Os empregados acham cada vez mais difícil distinguir “tempo de serviço”
e “tempo de folga” – assim como trabalho assalariado e bico. Executivos
são sobrecarregados por dois dias de trabalho que se sobrepõem: um,
formal, cheio de reuniões; e outro, informal, tentando acompanhar a
torrente de e-mails e mensagens. Nada disso é bom para os casamentos e a
saúde mental dos empresários. E também pode ser ruim para os negócios.
Quando patrões mudam de opinião à última hora, é difícil planejar o
futuro. E vários estudos demonstraram aquilo que deveria ser o senso
comum: que as pessoas pensam com maior profundidade se não estiverem
constantemente distraídas.
Podemos ser mais espertos que eles
O que pode ser feito para deixar os smartphones em seu lugar?
Como podemos colher os benefícios da conectividade sem nos tornarmos
seus escravos? Uma solução é a dieta digital. Assim como a abundância de
comida ruim significa que as pessoas têm que ser mais disciplinadas com
seus hábitos, a abundância de informação ruim significa que elas têm
que ser mais disciplinadas com seus hábitos de navegação na web. Proibir
a navegação na internet antes do café da manhã pode reintroduzir um
mínimo de civilização. Proibir o envio de textos nos fins de semana – ou
nas quintas-feiras, por exemplo – pode mostrar ao iPhone quem manda em
quem.
O problema com essa abordagem é que ela só funciona se você morar numa ilha deserta ou no fundo de um lago. No livro Sleeping with Your Smartphone,
que será lançado proximamente, Leslie Perlow, da Faculdade de
Administração de Harvard, defende que, para a maioria das pessoas, a
única maneira de romper com um hábito desse tipo é agindo coletivamente,
e não individualmente. Ela conta a história de como uma das
organizações que mais trabalham no mundo, o Boston Consulting Group,
aprendeu a melhorar a administração de hiperconectividade.
A empresa adotou regras sobre quando esperar que as pessoas estejam
desconectadas e incentivou-as a trabalhar em conjunto, para tornar isso
possível. De início, muitos assessores machistas da consultoria fizeram
graça do exercício – só pessoas tímidas, com certeza, desligam seus smartphones? Porém, aos poucos o exercício acabou forçando as pessoas a aumentarem a produtividade e reduzirem o cansaço.
A recomendação de Leslie Perlow deveria ser levada a sério. O problema
da hiperconectividade só tende a piorar, na medida em que os smartphones
se tornarem mais inteligentes e o digital tomar o lugar da força de
trabalho. As pessoas passam cada vez mais de suas vidas para seus smartphones, tal como James Fox passou cada vez mais de sua vida para Dirk Bogarde.
Já é possível fazer o download de assistentes pessoais (como o
Siri, da Apple) que informam seus compromissos, assim como treinadores
pessoais que exigem que você faça mais exercício. O órgão regulador de
telecomunicações da Grã-Bretanha (Ofcom) diz que um assombroso número de
60% de adolescentes que usam smartphones se descrevem como “muitíssimo viciados” em seus aparelhos. E 37% de adultos.

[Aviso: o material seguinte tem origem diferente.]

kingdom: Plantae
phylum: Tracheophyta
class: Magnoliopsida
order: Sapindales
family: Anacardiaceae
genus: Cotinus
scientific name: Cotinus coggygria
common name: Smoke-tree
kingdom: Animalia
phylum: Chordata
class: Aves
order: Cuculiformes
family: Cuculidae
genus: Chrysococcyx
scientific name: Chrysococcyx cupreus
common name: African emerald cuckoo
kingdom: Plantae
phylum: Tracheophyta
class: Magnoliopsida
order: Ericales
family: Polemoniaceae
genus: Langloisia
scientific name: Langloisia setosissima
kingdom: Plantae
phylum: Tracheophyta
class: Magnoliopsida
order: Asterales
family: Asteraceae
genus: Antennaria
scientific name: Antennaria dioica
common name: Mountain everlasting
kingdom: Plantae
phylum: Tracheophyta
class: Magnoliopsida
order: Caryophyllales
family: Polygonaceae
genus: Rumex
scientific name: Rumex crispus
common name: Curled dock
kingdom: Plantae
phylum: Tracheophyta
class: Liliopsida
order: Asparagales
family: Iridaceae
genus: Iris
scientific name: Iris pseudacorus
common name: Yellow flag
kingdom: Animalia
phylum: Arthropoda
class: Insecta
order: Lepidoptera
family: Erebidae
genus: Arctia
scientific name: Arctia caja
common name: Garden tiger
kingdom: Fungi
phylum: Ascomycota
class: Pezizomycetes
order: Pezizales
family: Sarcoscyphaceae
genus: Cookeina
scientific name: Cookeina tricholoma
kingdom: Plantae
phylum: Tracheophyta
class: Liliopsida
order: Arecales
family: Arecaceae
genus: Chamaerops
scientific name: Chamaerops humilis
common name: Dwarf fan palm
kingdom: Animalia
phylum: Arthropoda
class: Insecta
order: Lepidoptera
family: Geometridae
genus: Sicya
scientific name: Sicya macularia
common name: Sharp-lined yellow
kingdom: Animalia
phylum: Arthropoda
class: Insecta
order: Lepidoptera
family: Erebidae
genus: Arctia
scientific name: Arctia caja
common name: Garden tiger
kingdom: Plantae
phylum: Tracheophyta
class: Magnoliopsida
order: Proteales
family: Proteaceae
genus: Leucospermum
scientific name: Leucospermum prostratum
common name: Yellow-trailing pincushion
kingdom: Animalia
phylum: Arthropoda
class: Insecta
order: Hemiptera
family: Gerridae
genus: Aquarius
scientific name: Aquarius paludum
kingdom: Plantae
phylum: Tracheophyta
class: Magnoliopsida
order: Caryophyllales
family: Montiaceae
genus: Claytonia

Quanto mais rápidos se tornarem os smartphones e mais
sedutores sejam os aplicativos criados para eles, mais crescerá o vício.
Esposas poderão jogar o maldito aparelho por uma janela ou para dentro
de um balde de água. Porém, em última instância, cabe às empresas serem
mais espertas que os smartphones e insistirem com os usuários para que os desliguem de vez em quando.